#### Work request
Copy the records from the line containing "8 Desember 2021" through the line containing "sebelumnya.", changing "cabai" to "bawang merah" and leaving everything else unchanged.

#### Supplied material
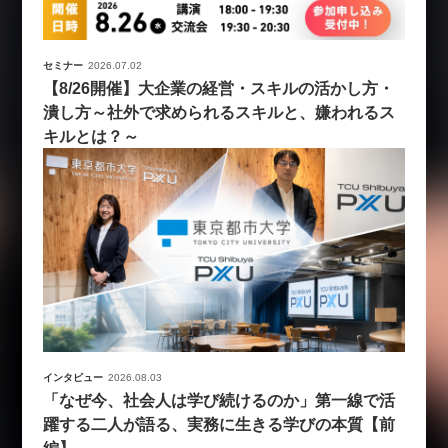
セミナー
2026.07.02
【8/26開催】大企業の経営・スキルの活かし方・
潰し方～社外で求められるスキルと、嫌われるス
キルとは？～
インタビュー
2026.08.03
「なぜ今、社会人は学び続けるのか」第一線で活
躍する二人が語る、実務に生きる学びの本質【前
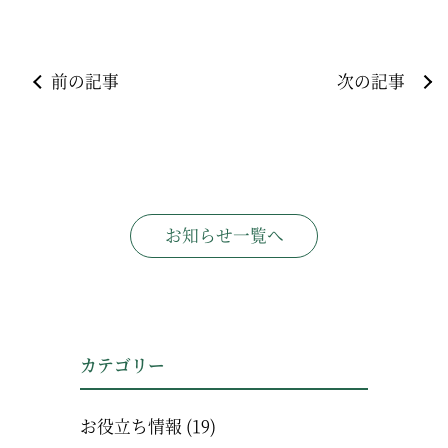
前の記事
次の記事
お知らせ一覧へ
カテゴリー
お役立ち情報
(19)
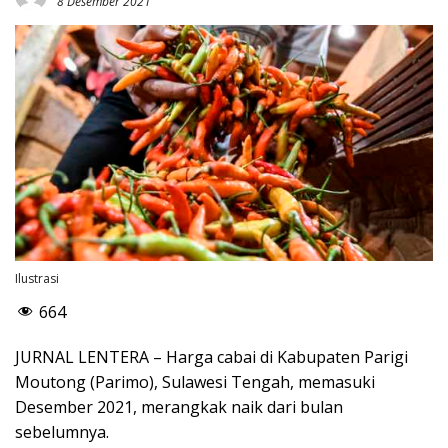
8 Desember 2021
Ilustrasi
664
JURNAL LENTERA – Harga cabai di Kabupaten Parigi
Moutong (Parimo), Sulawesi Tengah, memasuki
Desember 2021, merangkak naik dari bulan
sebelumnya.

--

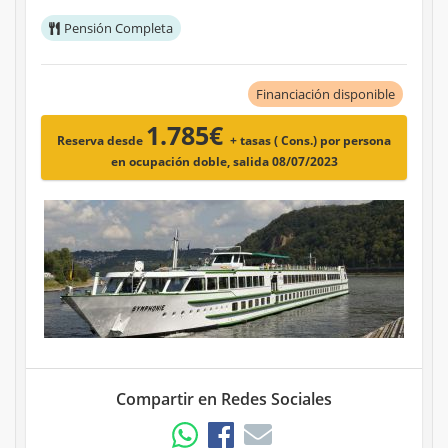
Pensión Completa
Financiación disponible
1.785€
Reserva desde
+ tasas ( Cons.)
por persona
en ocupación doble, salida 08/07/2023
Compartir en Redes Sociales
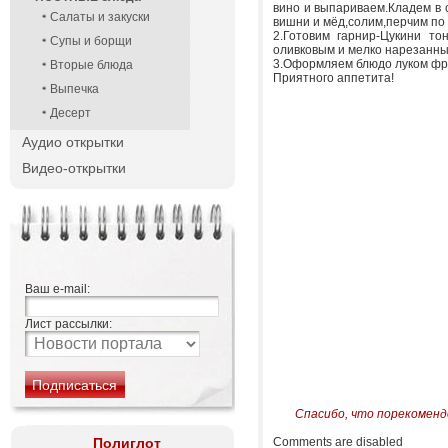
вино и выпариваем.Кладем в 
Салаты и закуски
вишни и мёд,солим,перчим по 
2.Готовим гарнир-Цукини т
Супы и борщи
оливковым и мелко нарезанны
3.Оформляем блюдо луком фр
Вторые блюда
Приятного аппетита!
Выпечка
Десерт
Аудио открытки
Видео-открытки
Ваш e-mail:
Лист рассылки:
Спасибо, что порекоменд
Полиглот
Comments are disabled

---

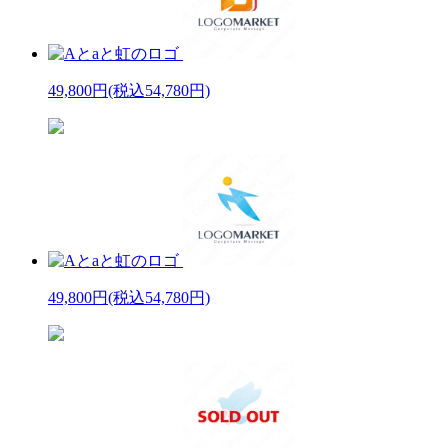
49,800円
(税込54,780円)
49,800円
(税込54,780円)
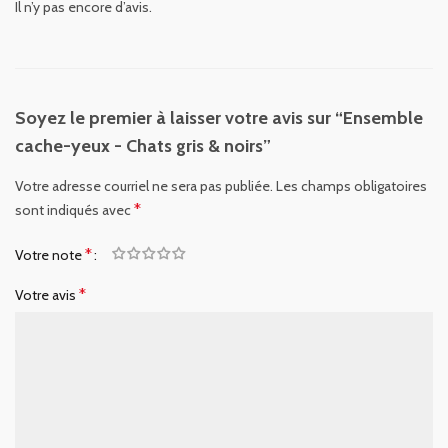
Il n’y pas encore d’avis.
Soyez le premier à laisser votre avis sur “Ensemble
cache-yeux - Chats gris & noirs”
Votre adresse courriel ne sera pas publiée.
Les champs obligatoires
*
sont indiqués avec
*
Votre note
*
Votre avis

#### Output for this exercise
8 Desember 2021
Ilustrasi
664
JURNAL LENTERA – Harga bawang merah di Kabupaten Parigi
Moutong (Parimo), Sulawesi Tengah, memasuki
Desember 2021, merangkak naik dari bulan
sebelumnya.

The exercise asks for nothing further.